It’s Time to Archive the Internet Archive

Publishers are suing the Internet Archive for its emergency library, putting the whole project in danger.
Headquarters of Internet Archive, located in Richmond District, San Francisco, California​.
Headquarters of Internet Archive, located in Richmond District, San Francisco, California. Credit: Girl2k/Wikimedia Commons

Five of the world's largest publishers sued the Internet Archive, claiming its open-access digital library is a mass infringement on their copyright. The move puts the internet’s most important archive in danger, and has at least got some data hoarders talking about archiving the Internet Archive, and what that would even look like.

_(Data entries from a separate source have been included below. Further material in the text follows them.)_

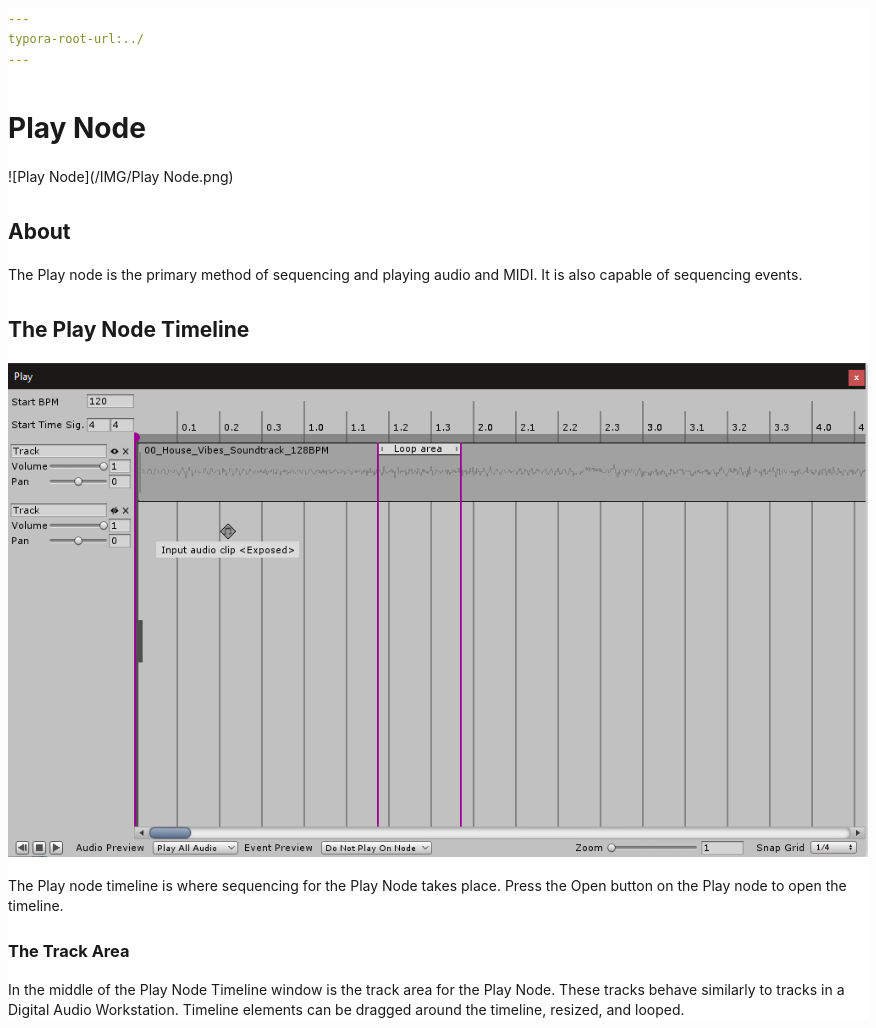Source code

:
 ```yaml
---
typora-root-url:../
---
```


# Play Node



![Play Node](/IMG/Play Node.png)

## About

The Play node is the primary method of sequencing and playing audio and MIDI. It is also capable of sequencing events.

## The Play Node Timeline
![Play-Node-Timeline](/IMG/Play-Node-Timeline.png)



The Play node timeline is where sequencing for the Play Node takes place. Press the Open button on the Play node to open the timeline.

### The Track Area
In the middle of the Play Node Timeline window is the track area for the Play Node. These tracks behave similarly to tracks in a Digital Audio Workstation. Timeline elements can be dragged around the timeline, resized, and looped.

Last week, Hachette Book Group, Inc., HarperCollins Publishers LLC, John Wiley & Sons, Inc., and Penguin Random House LLC filed a copyright infringement lawsuit against the Internet Archive and five ‘Doe’ defendants, claiming that the Internet Archive is a piracy site.


In March, the Internet Archive set up a new service for people displaced from library and educational access due to COVID-19, called the "National Emergency Library." Nearly 1.4 million books are available in full for anyone to download and read, without a waitlist, until the end of June or the end of the coronavirus pandemic crisis in the US, according to an announcement on their site.

While damages haven't been set, the publishers could claim up to $150,000 in statutory damages per infringement, for each of the 1.4 million copyright works in the emergency library. They're also demanding a preliminary and permanent injunction of the Internet Archive, and anyone involved with it, from reproducing and distributing more works, and that all current copyrighted copies on the site be destroyed—effectively shutting down the entire library.

The existence of these works online caught the ire of the Copyright Alliance in March, which called the project "vile," as reported by Torrent Freak. Now, these publishers are taking the non-profit Internet Archive to court over it.

"IA’s actions grossly exceed legitimate library services, do violence to the Copyright Act, and constitute willful digital piracy on an industrial scale," the publishers state in the complaint. “IA creates nothing. IA plays no role in the hard work of researching, writing, or publishing the works or, for that matter, in creating or sustaining the overall publishing ecosystem and its distinct partnerships and markets."

The move puts one of the internet’s largest repositories of knowledge in peril. Over on the DataHoarder subreddit, threads have been started about what it would take to archive the archive, which holds dozens of petabytes of data and is constantly growing (there have been attempts to simply understand the sheer amount of data the archive holds). Academics have been saying for years that the Internet Archive must be made more resilient by creating backups of the backups and storing them in other locations. When Donald Trump was elected president, the Internet Archive announced it was making a backup in Canada. Egypt’s Bibliotheca Alexandrina once had a backup of the Internet Archive’s Wayback Machine, but it has not been updated in years.

There have also been exploratory attempts to do distributed backups of the Internet Archive, most notably by Archive Team, a group of archivists who backup notable or imperiled websites and databases. This project, called INTERNETARCHIVE.BAK, was described as “an experimental project to see the feasibility and issues with making a backup of the Internet Archive.” That project has been dormant since 2016.

In response, Internet Archive's founder Brewster Kahle wrote a short post acknowledging the lawsuit. "As a library, the Internet Archive acquires books and lends them, as libraries have always done," Kahle wrote. "Publishers suing libraries for lending books, in this case protected digitized versions, and while schools and libraries are closed, is not in anyone’s interest."